In elementary school, we took a field trip to the local bank, and I got to hold $10,000 in cash. That was quite a stack! Do you realize how much $10,000 was back then, more than 30 years ago? Back then, that was enough cash to buy a decent car, 13,000 gallons of gas or two congressmen.
My last day of fifth grade involved a field trip to Andersonville National Historic Site -- and a confession. I confessed my undying love for this frail little blonde girl, Robin. (In other words, I told her friend to tell Robin that I didn't just like her -- I LIKED her liked her.) She probably already knew that because I carried her books after school one day. I can still remember her blue eyes, the way she smelled and even the books I carried for her that day -- "Math," "Science" and "How to Handle a Stalker." During the summer, Robin moved to Texas. And I think she changed her name.

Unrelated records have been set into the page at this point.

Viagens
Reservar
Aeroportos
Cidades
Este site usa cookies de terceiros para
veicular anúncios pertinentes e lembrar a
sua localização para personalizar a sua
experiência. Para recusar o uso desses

Too bad folks don't appreciate field trips like they used to. We're too busy gearing up for the next round of tests or trying to turn today's students into math and science geniuses to experience real life. We've cut out art and music and added molecular physics. But if there's anything today's society should teach us, it's that when everyone is pushed to extremes, their ability to reason fades, and society stalls.
So, let's put the music and art back and pile that school bus full of kids at 9 a.m. for a field trip to the real world of cows and chickens and plays and symphonies. Math and science are important, but so is a little balance in life. Besides, to deny a seventh-grade boy the opportunity to see 14 tons of poop is a real crime.